Since, lithium ion batteries have received a significant prominence, but there are some technical challenges related to the cathode such as voltage drop, carbon electrode corrosion, etc., still persist and hinder their commercial success. So, in order to improve their overall performance various cathode materials are being investigated by the researchers around the world, where MXenes have recently emerged as a strong candidate with their unique properties such as high mechanical stability. Over the past few years, more than 30 MXenes have been synthesized for various application. Yet, titanium carbide MXene (Ti3C2Tx) remains the most studied MXene, for its high electrical conductivity, which make it suitable choice for electrode material. 

  TITANIUM BASED MAX PHASE

Studies have shown that most of the carbon based MAX phases; especially that containing Ti is counteracting conductors in which the concentrations of electrons and holes are nearly equal. Compatible with their counteracting nature, many MAX phase compounds exhibit a thermo power near zero over a wide range of temperature. 

The most well studied MAX phase with promising commercial future are discussed below:

• Ti2AlC MAX Phase

Due to the layered atomic structure, Ti2AlC MAX phase have an excellent combination of mechanical properties. Moreover, with self-governing crack healing capability, it also showed good creep and fatigue resistance showing massive potential for high temperature structural and protective coating applications. As, it contains oxides formatting elements such as Ti and Al shows excellent oxidation resistance. It can be stable within an extensive range of temperature and this MAX phase is light weighted, which makes it has an advantages in the application of marine gas turbines. 

Studies show that at 1000oC dense Al2O3 layer is formed on the surface of Ti2AlC and protect the bulk material from further oxidation, and after 8h of oxidation 5µm thick oxide layer is formed, which indicated an excellent oxidation resistance. 

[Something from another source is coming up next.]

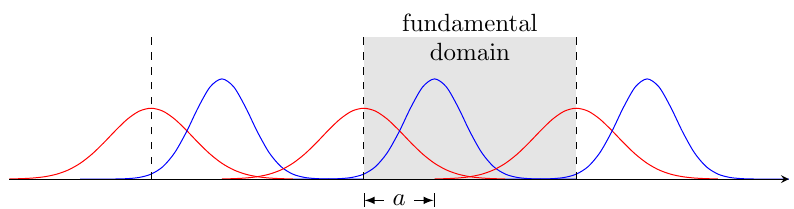
Figure 2. Overlap of two Gaussians on a torus. The overlap of a given, say red, curve is not just the overlap with one blue curve but with infinitely many of them, thus leading to an expression of the form (4.67).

Due to the stable chemical properties, this MAX phase also possess excellent corrosion resistance, which attracted much attention. For Example: studies reported that when Ti2AlC MAX phase coated in 600oC water vapor with NaCl deposit, then  the corrosion layer composed of fine NaxTiyOz grains and Al2O3 amorphous phase are formed during the reaction. Due to the unique layered structure of MAX phase, Ti2AlC samples can self-repair the defects during the corrosion process.

• Ti3SiC2 MAX Phase

Ti-Si-C is the most studied system. Ti3SiC2 is the most stable combination and stable within an extensive temperature range and also commercially available.

Studies found that the Ti3SiC2 bulk could form an oxide composed of TiO2 and SiO2 in a temperature range of 900-1200oC, exhibits a good oxidation resistance. It was reported that the oxide scales were 0.34, 0.54 and 0.59 µm at 1000oC, 1100oC and 1200oC respectively.

However, a phenomenon known as oxidation break way has been reported in many studies. It was found that when the content of Al element is exhaust below the critical value, then the protection of Al2O3 layered will be lost, at that moment the oxidation rate and weight increase rapidly. Studies shows that at 1100oC for 4000h, when Al content is lesser then 5.99% in the become oxidized and as a result Al2O3 completely lose its protection and oxidation rate significantly increased.  

• Ti2AlN MAX Phase

Ti2AlN MAX phase has a hexagonal crystal structure and exhibits a great importance as structural material for operation under harsh environment due to its excellent mechanical performance. This phase exhibits a very excellent oxidation resistance. Ti2AlN MAX phase films can be synthesized by post-annealing process of as-deposited Ti, Al, and N films. Ti-Al-N films were deposited on Si and Al2O3 substrate by sputtering.

• Ti3AlC2 MAX-Phase

Recently, a class of ternary layered compound MAX has received much attention because of its unique combination system of metals and ceramics like properties. Ti3AlC2 is a member of this family that possesses a unusual combination properties of metals and ceramics. Like metals, it is thermally and electrically conductive and like ceramics it has high strength, high melting temperature and thermal stability. It can be used in high temperature applications instead of using expensive high-temperature alloys.